▸ INSTRUCTION
Beginning with the line that holds "hodelykter rundt deg!" and ending with the last line of the entries, please output each line exactly, apart from any pictures.

▸ EXCERPTED DATA
'''

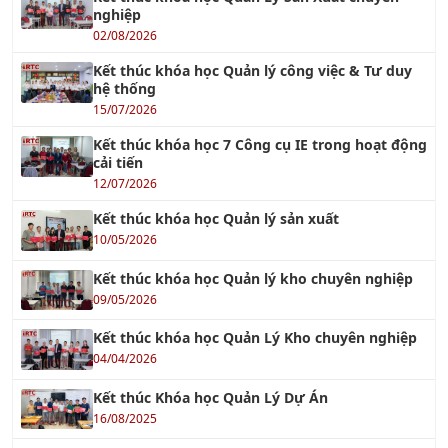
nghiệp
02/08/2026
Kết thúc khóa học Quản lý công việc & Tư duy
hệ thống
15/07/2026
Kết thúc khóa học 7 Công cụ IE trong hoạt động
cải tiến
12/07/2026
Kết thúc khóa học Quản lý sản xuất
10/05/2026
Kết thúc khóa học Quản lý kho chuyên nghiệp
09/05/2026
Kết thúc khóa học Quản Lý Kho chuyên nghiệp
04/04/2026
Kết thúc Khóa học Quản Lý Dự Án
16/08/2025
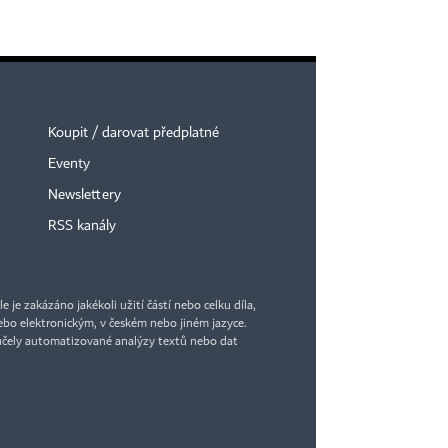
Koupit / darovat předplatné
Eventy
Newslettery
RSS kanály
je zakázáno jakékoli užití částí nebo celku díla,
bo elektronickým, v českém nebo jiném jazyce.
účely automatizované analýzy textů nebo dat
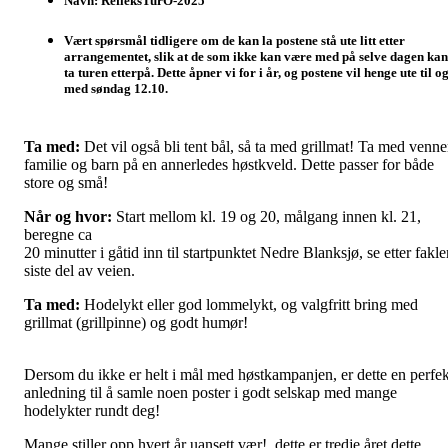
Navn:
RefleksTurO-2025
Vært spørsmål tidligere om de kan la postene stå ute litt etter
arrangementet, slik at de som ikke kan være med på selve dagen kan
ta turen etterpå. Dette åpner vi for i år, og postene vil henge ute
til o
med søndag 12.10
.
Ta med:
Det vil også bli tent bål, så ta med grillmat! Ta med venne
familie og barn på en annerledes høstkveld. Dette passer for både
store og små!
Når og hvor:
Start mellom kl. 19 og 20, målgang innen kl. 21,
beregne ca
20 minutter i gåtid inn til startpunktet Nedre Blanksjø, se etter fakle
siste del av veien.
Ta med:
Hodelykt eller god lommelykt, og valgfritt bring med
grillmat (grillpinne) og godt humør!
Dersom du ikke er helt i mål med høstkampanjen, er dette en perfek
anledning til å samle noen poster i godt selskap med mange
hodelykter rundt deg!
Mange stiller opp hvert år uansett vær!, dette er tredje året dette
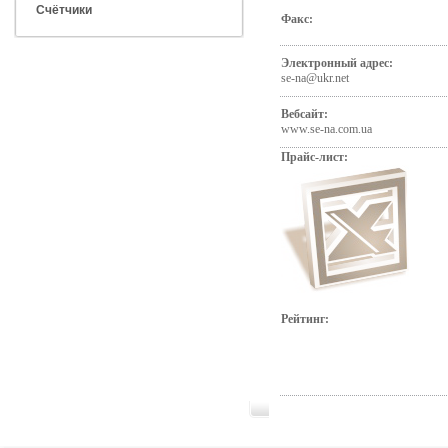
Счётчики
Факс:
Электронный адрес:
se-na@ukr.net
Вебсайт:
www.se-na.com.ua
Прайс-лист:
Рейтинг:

'''

▸ TASK SOLUTION
hodelykter rundt deg!
Mange stiller opp hvert år uansett vær!, dette er tredje året dette
Счётчики
Факс:
Электронный адрес:
se-na@ukr.net
Вебсайт:
www.se-na.com.ua
Прайс-лист:
Рейтинг:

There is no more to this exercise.